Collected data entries
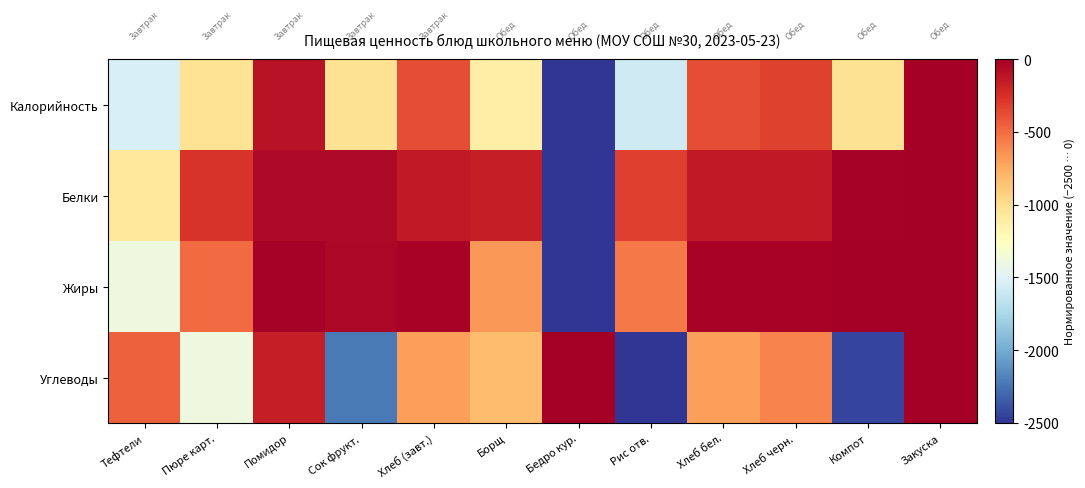

Between Тефтели and Хлеб (завт.), which series saw the biggest shift?

Жиры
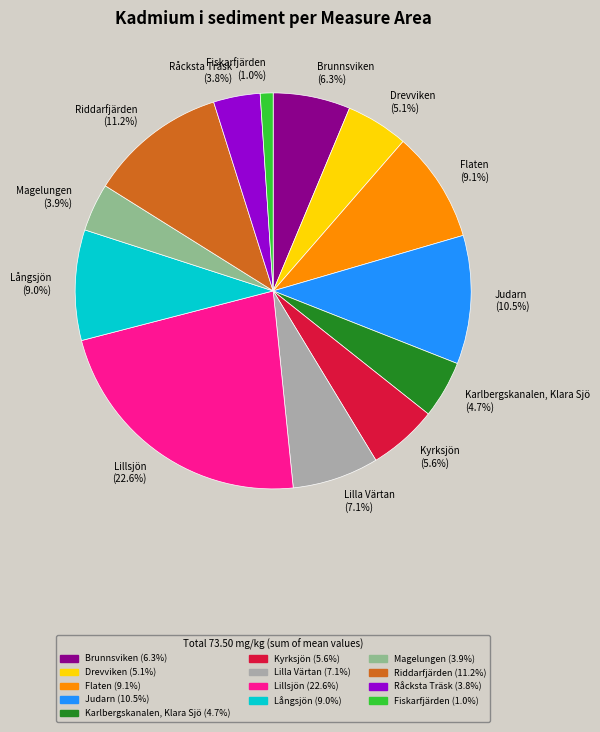

What is the smallest slice in the pie chart?

Fiskarfjärden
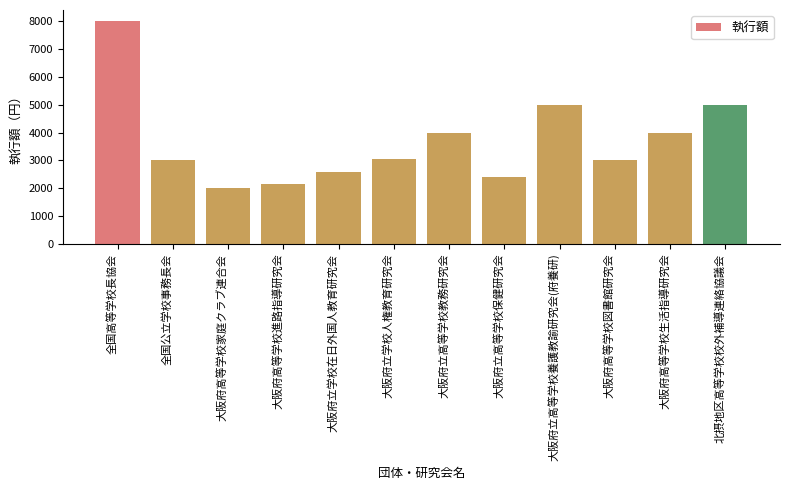

What is the value of the 8th bar from the left?

2400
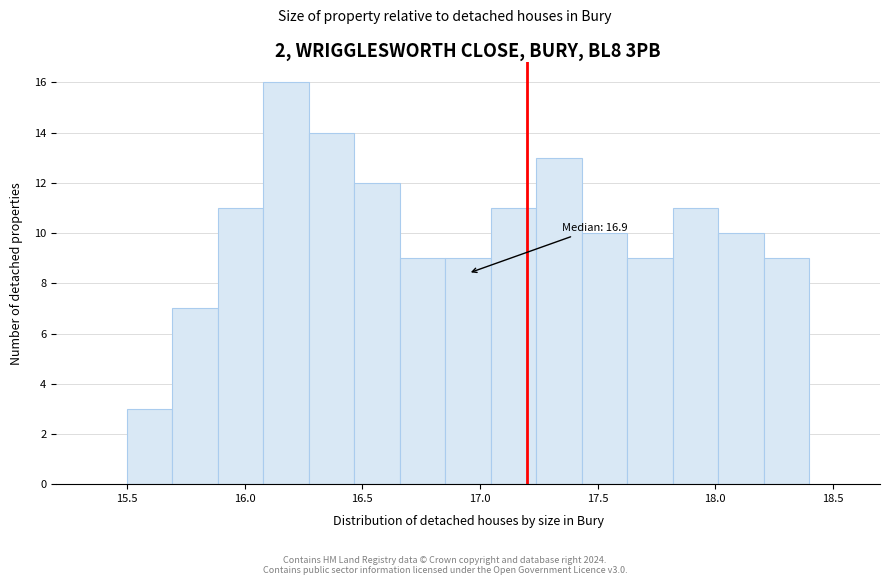

Read against the x-axis, roughly where is the centre of the tallest bar?

16.20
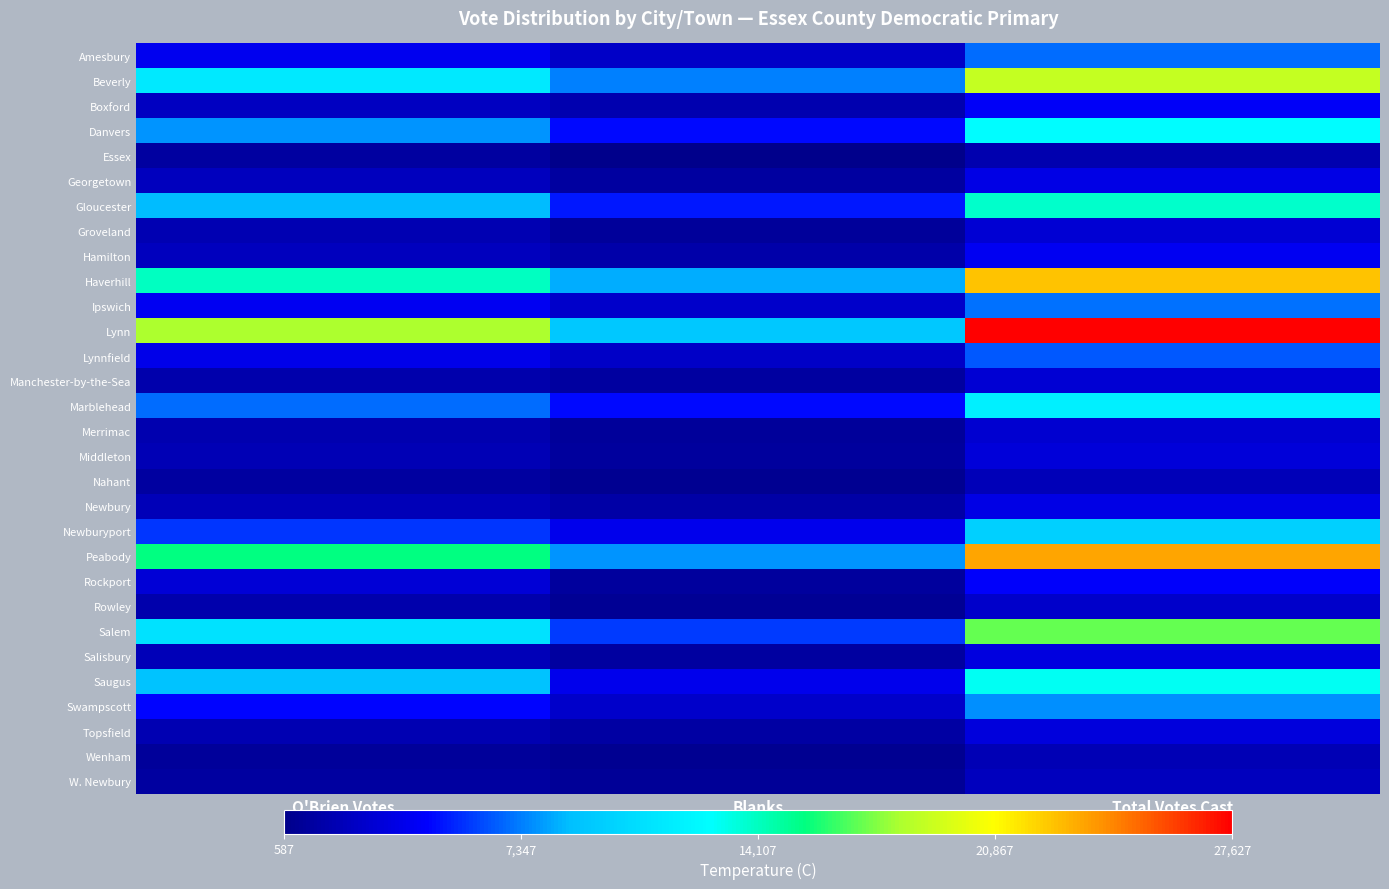

Which has a higher value, O'Brien Votes or Total Votes Cast?

Total Votes Cast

> _What the exercise asks_
Please print the rows word for word, from the line that contains "Read against the" through the end of the rows, including both of those lines. Leave the pictures out.

> _Task result_
Read against the x-axis, roughly where is the centre of the tallest bar?

16.20

Which has a higher value, O'Brien Votes or Total Votes Cast?

Total Votes Cast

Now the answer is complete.